Modern slavery in fashion retail supply chains – what do you need to do?


This article is taken from the latest edition of Fladgate’s Fashion Update. Please email the marketing team on to be added to the mailing list for future updates.

Do you know where that dress came from?

While a garment’s label is likely to set out the country in which the item was made, consumers have traditionally had very little visibility over the actual hands sewing their clothes.

Last week H&M and Next both admitted to sacking a supplier after finding Syrian refugee children working in Turkish factories supplying their garments. This is just the latest example of what has been recognised as an industry-wide issue.

The use of forced labour and slavery in fashion retail is so prevalent that the Draft Modern Slavery Bill Joint Committee heard evidence that each of us is probably wearing at least one garment that has been made with some element of forced labour. There are estimated to be at least 27 million “slaves” worldwide.

Many retailers and brands do not have full control over their supply chains. Elements are contracted out, often to manufacturers and suppliers in poorer countries overseas. This can lead to issues such as exploitation and poor working environments going undetected.

Enter the Modern Slavery Act

A new piece of legislation was introduced last year which requires businesses to be transparent over what it happening within their supply chains.

The Modern Slavery Act 2015 (the Act) applies to all retailers with a turnover in excess of £36 million per year. This includes the turnover of any subsidiary companies.

The government predicts that approximately 12,000 UK companies will fall within the scope of the legislation. The Act will also apply to overseas companies if part of their business is carried out in the UK.

What will your business need to do?

From 29 October 2015, any businesses caught by the Act will need to make an annual statement of the steps they have taken to “ensure that slavery and human trafficking are not taking place in any part of their business or supply chain”. 

If an organisation has not taken any such steps it must make a statement to this effect – this carries an obvious risk of negative publicity.

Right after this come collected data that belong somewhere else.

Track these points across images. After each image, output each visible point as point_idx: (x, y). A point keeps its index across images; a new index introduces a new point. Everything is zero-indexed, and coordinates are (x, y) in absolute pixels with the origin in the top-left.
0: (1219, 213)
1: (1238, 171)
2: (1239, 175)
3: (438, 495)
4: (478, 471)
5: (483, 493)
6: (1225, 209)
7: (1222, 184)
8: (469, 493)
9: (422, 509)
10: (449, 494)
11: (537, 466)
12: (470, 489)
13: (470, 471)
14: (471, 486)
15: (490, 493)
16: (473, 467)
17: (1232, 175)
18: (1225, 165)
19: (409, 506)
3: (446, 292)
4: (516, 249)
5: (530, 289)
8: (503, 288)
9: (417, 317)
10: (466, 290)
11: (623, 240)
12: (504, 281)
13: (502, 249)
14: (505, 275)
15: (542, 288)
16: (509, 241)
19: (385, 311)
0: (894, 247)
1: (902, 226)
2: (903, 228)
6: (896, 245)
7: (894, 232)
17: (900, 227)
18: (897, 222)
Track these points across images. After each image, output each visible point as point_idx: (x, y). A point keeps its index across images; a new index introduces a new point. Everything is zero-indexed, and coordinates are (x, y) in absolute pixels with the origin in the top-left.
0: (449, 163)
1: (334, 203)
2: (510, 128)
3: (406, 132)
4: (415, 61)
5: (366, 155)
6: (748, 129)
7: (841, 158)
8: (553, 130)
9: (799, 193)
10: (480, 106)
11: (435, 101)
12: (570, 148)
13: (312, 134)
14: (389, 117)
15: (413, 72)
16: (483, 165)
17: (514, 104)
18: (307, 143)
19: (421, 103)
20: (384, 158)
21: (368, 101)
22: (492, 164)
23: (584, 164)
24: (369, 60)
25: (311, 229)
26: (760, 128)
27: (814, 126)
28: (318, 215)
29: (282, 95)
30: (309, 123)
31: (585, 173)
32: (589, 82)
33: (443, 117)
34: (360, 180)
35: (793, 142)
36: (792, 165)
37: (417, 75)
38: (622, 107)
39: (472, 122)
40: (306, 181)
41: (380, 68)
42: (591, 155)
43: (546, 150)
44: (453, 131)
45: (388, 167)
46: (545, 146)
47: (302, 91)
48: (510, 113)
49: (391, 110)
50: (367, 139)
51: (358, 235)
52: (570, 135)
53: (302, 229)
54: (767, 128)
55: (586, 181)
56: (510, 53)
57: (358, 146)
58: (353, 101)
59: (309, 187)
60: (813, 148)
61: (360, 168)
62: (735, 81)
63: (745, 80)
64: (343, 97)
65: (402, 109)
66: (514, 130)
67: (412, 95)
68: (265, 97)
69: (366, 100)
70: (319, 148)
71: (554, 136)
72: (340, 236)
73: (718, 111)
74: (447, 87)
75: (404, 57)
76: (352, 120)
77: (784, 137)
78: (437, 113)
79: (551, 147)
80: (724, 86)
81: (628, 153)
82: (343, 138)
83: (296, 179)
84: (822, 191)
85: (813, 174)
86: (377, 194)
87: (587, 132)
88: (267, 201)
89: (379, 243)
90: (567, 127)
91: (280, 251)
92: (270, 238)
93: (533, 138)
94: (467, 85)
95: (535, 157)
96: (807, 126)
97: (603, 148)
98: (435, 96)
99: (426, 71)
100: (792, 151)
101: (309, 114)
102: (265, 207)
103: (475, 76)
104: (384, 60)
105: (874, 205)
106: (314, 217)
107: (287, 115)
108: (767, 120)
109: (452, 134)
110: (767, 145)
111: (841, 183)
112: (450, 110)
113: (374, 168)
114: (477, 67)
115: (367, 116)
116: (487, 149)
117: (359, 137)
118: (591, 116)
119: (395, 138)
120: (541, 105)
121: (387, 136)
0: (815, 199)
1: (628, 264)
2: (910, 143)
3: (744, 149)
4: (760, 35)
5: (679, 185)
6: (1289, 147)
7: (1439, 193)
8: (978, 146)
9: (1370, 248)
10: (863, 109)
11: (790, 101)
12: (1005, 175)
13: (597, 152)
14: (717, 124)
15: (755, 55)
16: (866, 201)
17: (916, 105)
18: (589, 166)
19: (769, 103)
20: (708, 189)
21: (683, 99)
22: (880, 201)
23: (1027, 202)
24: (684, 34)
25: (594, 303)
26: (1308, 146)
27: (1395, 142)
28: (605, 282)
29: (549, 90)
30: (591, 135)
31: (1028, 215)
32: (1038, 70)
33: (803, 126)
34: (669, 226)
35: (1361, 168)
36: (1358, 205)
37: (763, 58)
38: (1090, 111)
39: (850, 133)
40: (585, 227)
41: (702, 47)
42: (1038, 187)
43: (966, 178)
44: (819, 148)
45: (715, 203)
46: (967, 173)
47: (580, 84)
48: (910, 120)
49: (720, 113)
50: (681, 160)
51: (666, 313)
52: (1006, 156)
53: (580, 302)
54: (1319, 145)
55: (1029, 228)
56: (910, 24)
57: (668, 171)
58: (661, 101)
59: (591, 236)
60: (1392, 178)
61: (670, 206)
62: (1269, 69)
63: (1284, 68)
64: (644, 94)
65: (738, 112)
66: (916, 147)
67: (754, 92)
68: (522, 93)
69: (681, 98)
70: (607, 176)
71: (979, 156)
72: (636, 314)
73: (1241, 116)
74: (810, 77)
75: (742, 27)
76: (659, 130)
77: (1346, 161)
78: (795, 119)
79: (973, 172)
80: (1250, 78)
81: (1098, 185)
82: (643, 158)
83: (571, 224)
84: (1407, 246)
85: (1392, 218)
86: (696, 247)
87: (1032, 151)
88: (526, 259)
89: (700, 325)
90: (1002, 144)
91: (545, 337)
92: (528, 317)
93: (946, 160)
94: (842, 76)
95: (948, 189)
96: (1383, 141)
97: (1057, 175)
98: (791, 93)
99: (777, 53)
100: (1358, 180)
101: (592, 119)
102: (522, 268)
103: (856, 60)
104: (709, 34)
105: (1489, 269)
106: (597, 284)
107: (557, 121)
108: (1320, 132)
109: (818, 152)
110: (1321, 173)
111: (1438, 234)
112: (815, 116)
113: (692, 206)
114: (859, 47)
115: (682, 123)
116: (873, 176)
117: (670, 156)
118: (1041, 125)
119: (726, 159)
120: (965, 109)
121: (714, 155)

The Act does not set out exactly what the statement must include. However, the government has released a “practical guide” to assist businesses in making statements. It sets out a non-exhaustive list of what could be included, such as information about:

  • the organisation’s structure, business and supply chains;
  • its policies and due diligence processes in relation to slavery and human trafficking in its business and supply chains;
  • training available to employees; and
  • risks that are particular to their industry, activities and structure and how successfully those risks have been mitigated.

How and when should the disclosure be made?

The disclosure will need to be made “as soon as reasonably practicable” after the end of each company’s financial year (but should be made within six months). Businesses with a year-end of 31 March 2016 will be the first who must publish the reports. 

The statement must be approved at a senior management level (i.e. board level for limited companies). A link to the statement must be published in a prominent place on the retailer’s homepage. If the business has no webpage it must provide copies of the statement to anyone who requests it.

What you should do now:

  • you should consider whether your company falls within the financial thresholds of the Act;
  • if the Act applies, then you will need to consider whether to make a statement that you are taking steps to tackle slavery and trafficking; and
  • you should then conduct the relevant risk assessments and supply chain audits (particularly looking at your working practices and policies, along with those of your existing suppliers).

Other steps you could take include:

  • initiating training programmes;
  • putting policies in place (including whistleblowing policies so that issues can be reported); and
  • including wording in your supply chain agreements to prohibit suppliers from using forced or trafficked labour.